EP by Seventeen
- Released: January 21, 2019
- Genre: K-pop
- Length: 18:28
- Language: Korean; English;
- Label: Pledis
- Producer: Woozi, Bumzu, Seungkwan, Hoshi, Vernon, Park Gi-Tae, Anchor, Poptime

Seventeen chronology
| You Make My Day (2018) | You Made My Dawn (2019) | An Ode (2019) |

Singles from You Made My Dawn
- "Getting Closer" Released: December 20, 2018; "Home" Released: January 21, 2019;

= You Made My Dawn =

You Made My Dawn is the sixth Korean extended play and seventh overall by South Korean boy band Seventeen. It was released on January 21, 2019, through Pledis Entertainment with the lead singles "Getting Closer" and "Home". It debuted atop the Gaon Album Chart, Oricon Albums Chart and at number four on the US Billboard World Albums chart.

==Background==
One of the group's members, Joshua, said the title is a continuation of the theme of their previous EP, You Make My Day, in that "You made my darkness into dawn. [...] The sun comes in to make the night a little brighter and it progresses into day, right? That's why we tried to compare the flow of emotions to the sun."

==Music==
Tamar Herman of Billboard described "Home" as "sentimental future bass", while in the publication's prior list of the "10 Most Anticipated K-pop Albums of 2019", Jeff Benjamin described the first track released from the EP, "Getting Closer", as "dark hip-hop".

Data records ::
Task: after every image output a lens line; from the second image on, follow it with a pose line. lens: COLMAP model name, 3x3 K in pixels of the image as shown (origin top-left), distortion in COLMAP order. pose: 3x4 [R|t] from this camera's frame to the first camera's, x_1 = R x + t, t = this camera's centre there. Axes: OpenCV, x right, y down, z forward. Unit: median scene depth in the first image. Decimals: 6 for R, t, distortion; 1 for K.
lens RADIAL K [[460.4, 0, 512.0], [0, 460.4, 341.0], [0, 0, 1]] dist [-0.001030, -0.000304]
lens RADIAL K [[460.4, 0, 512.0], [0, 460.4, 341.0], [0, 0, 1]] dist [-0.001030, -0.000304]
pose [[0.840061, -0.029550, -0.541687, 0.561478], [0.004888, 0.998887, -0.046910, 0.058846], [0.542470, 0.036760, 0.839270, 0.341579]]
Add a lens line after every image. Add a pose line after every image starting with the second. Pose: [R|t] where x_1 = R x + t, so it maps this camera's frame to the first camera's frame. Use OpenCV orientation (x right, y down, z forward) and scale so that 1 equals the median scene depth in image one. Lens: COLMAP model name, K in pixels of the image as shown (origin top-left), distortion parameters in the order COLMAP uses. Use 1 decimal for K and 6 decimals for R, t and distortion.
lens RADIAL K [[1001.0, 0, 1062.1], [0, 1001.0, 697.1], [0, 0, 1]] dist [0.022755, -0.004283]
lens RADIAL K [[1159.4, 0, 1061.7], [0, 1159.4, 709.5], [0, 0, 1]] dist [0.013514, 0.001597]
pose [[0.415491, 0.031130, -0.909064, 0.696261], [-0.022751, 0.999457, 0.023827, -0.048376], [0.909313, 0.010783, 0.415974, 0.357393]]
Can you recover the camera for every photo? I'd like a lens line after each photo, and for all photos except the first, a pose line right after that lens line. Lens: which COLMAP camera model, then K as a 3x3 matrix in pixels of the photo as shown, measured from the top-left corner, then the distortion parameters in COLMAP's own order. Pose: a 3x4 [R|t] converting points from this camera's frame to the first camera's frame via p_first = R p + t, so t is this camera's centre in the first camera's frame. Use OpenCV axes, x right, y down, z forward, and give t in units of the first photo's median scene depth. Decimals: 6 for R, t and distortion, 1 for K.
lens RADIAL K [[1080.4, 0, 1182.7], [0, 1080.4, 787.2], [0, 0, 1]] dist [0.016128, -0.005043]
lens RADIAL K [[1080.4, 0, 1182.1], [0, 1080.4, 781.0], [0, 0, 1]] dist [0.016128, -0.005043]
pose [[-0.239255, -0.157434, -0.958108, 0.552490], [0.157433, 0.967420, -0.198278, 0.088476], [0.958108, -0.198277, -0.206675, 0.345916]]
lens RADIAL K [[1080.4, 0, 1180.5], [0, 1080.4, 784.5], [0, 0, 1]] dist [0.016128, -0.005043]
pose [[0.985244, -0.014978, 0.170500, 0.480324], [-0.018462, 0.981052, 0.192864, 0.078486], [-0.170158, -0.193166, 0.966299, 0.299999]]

Task list ::
A - In the You Made My Dawn article, why did the group compare the flow of emotions to the sun? Answer in one to three sentences.
B - Please extract from the You Made My Dawn article the passage that starts at the words containing "You Made My Dawn is" and ends with "World Albums chart.".

Exercise answers ::
A - Joshua explained that the title means "You made my darkness into dawn," and that the sun comes in to make the night a little brighter and then progresses into day. That progression from night to day is why they compared the flow of emotions to the sun.

B -
You Made My Dawn is the sixth Korean extended play and seventh overall by South Korean boy band Seventeen. It was released on January 21, 2019, through Pledis Entertainment with the lead singles "Getting Closer" and "Home". It debuted atop the Gaon Album Chart, Oricon Albums Chart and at number four on the US Billboard World Albums chart.